A starting structure is defined for MM as a list of atomic Cartesian coordinates and a connectivity table that defines the bonds between the atoms.
Typically the positions of only the heavy atoms are specified by the user and the program adds hydrogens and unshared pairs in standardized locations, to make each atom tetrahedral, trigonal, or linear, as appropriate.
- The force fields defined earlier are applied to the input geometry and a total steric energy (TSE) is calculated.
- The molecular geometry then is altered and the TSE is recomputed; the process is repeated until a minimum TSE is found.
- The method of defining a minimum is crucially important; the second major defect of MM, which it shares with most methods for computing molecular geometry, is a tendency to locate the minimum nearest in potential energy space to the input geometry.
A typical molecular mechanics program determines analytically, by the Newton-Raphson method, ¶E / ¶r and ¶2E / ¶2r for each force field.
- Fully applied, this would lead to a derivative matrix 3n x 3n for a molecule of n atoms.
- In fact, the trivial translation and rotation modes for the whole molecule may be eliminated, leading to a matrix 3n - 6 square.
- The work can be further reduced by what is known as the block diagonalization method, in which only the 3 x 3 matrices attributable to the individual atoms are calculated.
- This technique requires only 9n elements to be calculated, but does result in a loss of information about the nature of the potential surface.
- The PC version of PCModel also offers steepest descent minimization, which is less efficient, but requires calculation of less information.
Once the energy and structure remain constant from iteration to iteration, with the first derivative matrix near zero [how near ?], computation ceases.
- Further evidence that a minimum has been found can be obtained by using the second derivative matrix to compute the normal-mode vibrational frequencies of the molecule.
- Since any distortion of a molecule from the geometry at a stationary point on the potential energy surface will lead to an increase in energy, the computed frequencies will all be positive (real) for a molecule
in such a state.
- If the molecule lies at a first-order saddle point (transition state), one and only one frequency, corresponding to motion along the reaction coordinate, will be negative (imaginary).
- Two or more imaginary frequencies imply location at a maximum.
- Most molecular modeling software of all kinds now provides for the computation of vibrational spectra.
How may one ensure that the potential energy surface has been fully explored, that the minimum that has been found corresponds to the deepest valley, the "true" geometry of the molecule?
- This question is known as the "problem of the global minimum."

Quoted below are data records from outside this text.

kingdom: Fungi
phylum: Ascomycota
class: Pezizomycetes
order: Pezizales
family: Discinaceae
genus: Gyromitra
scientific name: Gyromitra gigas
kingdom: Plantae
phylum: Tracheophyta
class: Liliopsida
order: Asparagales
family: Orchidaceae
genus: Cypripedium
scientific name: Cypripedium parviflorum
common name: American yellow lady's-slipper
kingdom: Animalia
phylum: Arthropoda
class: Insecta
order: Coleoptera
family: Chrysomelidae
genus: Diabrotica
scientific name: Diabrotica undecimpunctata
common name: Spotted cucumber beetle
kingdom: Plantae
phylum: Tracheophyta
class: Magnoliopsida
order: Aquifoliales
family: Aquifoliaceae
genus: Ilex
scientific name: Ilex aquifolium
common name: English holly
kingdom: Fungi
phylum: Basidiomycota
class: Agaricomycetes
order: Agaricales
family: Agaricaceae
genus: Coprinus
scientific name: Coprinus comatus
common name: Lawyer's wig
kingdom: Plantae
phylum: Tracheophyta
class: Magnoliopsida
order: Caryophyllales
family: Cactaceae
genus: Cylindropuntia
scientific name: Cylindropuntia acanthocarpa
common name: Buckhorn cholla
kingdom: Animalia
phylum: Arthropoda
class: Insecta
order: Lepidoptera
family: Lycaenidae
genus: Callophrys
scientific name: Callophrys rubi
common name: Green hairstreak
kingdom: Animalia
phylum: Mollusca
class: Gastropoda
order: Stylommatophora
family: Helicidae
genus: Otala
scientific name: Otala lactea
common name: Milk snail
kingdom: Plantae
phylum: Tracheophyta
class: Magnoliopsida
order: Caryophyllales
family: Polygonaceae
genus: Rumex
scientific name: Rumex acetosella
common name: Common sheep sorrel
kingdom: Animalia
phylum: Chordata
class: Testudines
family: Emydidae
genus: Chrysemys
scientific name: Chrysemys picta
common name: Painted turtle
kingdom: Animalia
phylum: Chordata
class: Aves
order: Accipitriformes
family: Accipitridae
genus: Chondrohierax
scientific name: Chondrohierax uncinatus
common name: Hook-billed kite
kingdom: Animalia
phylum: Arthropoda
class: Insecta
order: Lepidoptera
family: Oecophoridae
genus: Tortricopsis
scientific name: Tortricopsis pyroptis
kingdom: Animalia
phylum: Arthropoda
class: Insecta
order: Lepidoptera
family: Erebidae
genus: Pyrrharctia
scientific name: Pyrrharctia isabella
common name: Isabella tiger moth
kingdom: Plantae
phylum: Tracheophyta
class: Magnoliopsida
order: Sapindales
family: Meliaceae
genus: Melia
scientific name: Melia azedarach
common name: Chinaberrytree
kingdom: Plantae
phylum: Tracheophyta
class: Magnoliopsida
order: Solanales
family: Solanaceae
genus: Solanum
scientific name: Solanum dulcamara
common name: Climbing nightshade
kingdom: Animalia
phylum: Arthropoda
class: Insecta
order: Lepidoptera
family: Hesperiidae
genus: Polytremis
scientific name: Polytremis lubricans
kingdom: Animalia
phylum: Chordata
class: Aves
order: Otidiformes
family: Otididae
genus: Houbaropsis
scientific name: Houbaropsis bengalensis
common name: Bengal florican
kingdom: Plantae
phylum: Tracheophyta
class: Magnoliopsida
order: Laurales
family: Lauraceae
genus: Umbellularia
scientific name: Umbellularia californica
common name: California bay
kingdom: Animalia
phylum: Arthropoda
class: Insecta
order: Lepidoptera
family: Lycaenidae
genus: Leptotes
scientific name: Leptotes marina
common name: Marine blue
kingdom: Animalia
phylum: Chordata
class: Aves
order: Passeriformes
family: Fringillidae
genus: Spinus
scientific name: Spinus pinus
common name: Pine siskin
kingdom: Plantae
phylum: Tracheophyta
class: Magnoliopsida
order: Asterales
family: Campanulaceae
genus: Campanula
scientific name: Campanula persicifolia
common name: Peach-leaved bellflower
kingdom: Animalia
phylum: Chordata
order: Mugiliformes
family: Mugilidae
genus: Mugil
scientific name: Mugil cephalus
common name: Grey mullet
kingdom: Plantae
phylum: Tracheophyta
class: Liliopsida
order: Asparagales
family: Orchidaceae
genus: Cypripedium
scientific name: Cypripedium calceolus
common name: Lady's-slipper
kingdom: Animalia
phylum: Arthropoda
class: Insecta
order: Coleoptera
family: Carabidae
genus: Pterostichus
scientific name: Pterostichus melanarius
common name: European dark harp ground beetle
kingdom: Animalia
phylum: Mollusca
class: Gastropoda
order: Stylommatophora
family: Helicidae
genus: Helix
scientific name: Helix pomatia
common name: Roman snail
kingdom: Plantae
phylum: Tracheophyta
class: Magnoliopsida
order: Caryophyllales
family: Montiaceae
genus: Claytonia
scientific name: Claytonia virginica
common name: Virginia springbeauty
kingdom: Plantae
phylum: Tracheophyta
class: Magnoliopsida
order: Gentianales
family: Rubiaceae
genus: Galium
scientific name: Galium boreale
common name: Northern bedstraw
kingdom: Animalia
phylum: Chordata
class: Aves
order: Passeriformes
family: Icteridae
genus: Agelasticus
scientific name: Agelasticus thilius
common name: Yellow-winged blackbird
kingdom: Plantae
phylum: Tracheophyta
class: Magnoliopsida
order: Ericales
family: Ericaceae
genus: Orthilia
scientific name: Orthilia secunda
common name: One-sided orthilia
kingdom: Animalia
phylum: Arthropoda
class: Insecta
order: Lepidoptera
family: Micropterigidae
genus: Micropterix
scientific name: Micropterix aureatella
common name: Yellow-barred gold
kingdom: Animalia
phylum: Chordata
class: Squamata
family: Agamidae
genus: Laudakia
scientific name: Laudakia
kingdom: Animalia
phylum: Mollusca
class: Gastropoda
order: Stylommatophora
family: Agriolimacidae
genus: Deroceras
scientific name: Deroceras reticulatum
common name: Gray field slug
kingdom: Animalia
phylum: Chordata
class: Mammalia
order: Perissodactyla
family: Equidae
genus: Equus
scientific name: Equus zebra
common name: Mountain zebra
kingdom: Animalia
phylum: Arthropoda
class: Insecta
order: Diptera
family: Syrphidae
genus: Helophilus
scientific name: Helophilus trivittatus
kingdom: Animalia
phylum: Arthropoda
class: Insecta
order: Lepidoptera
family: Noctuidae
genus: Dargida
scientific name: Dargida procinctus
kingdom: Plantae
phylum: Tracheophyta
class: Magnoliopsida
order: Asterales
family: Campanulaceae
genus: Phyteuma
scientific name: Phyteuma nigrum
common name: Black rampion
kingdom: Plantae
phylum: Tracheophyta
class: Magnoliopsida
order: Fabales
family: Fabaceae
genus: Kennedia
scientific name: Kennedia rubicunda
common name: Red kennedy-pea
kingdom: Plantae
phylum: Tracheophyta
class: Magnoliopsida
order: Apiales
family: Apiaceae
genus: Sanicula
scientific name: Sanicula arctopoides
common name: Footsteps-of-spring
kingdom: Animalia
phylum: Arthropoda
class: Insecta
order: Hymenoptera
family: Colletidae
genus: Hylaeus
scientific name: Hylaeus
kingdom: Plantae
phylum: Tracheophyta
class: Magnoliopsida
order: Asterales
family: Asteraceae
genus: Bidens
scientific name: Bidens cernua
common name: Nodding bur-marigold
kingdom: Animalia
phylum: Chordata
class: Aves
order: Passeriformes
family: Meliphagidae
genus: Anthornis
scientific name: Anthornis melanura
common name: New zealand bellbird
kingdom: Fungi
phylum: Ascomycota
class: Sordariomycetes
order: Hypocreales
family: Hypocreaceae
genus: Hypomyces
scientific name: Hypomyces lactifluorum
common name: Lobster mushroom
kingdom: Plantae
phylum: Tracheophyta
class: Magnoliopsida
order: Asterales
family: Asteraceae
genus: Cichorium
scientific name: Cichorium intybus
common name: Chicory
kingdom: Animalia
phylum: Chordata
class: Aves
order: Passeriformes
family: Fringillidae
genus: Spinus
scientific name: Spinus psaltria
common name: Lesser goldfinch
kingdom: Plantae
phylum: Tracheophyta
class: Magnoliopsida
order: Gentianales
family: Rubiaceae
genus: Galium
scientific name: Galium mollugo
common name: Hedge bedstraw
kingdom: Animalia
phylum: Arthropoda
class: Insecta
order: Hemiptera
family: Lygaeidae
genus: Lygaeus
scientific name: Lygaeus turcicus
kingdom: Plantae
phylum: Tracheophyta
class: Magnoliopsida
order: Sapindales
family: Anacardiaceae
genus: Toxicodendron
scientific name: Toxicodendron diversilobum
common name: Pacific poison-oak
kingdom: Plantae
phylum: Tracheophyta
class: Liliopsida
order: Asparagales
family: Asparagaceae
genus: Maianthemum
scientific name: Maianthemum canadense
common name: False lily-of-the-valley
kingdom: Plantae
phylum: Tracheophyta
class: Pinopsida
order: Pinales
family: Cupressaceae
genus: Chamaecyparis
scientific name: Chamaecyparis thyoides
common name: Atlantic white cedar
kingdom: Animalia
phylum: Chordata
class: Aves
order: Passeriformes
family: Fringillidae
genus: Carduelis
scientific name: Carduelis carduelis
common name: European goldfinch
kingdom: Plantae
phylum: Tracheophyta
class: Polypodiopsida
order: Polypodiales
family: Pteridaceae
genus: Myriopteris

- Most approaches to its solution begin as is described above.
- Then some method is used to generate another starting structure, different from the initial one.
- This structure is minimized, and the result is compared to the first minimum.
- This process continues until some criterion establishes the thoroughness of the search of conformation space.
The methods used to generate multiple starting geometries, discussed in an excellent paper comparing them [Saunders, M.; Houk, K. N.; Wu, Y.-D.; Still, W. C.; Lipton, M.; Chang, G.; Guida, W. C., J. Am. Chem. Soc., 1990, 112, 1419], can be divided into two broad categories:
- Deterministic searches that cover conformation space systematically
- Stochastic searches, which use some random element in exploring space.
Representative of the latter method is the Cartesian stochastic search originally described by Saunders [Saunders, M., J. Am. Chem. Soc., 1987, 109, 3150; J. Comput. Chem., 1989, 10, 203; see also, Ferguson, D. M.; Raber, D. J. J. Am. Chem. Soc., 1989, 111, 4371].
- This method operates by applying limited, random increments, or "kicks" to the Cartesian coordinates of the atoms in the initial structure, thus generating a new input;
- Simple checks that atoms remain within bonding distance, etc., are applied, and the structure is reminimized.
Representative of the former is a method described by Still and Lipton [Lipton, M.; Still, W. C. J. Comput. Chem., 1988, 9, 343] that uses a tree-search algorithm to search the torsional angle space of molecules.
- Conformations are generated by selection of a set of possible values for each torsion angle,
- Then all possible combinations of angles are formed, subject to simple conditions regarding ring closure, etc.
PCModel implements a combination of the two methods, called the Metropolis-Monte Carlo technique. It searches randomly over rotatable bonds; this technique also is implemented in Spartan. PCModel also allows the choice of the Cartesian stochastic search. [A short tutorial on using these methods is here].
In the end, we must rely on our knolwdge of molecular structure.
- Is the structure reasonable?
- Are the conformations around all of the rotatable bonds realistic?
- Have large groups been placed unreasonably close to each other?
In short, always try to form an idea of what the answer should look like before carrying out the search. Computation will find no mysterious new forces that you didn't learn about in sophomore organic chemistry.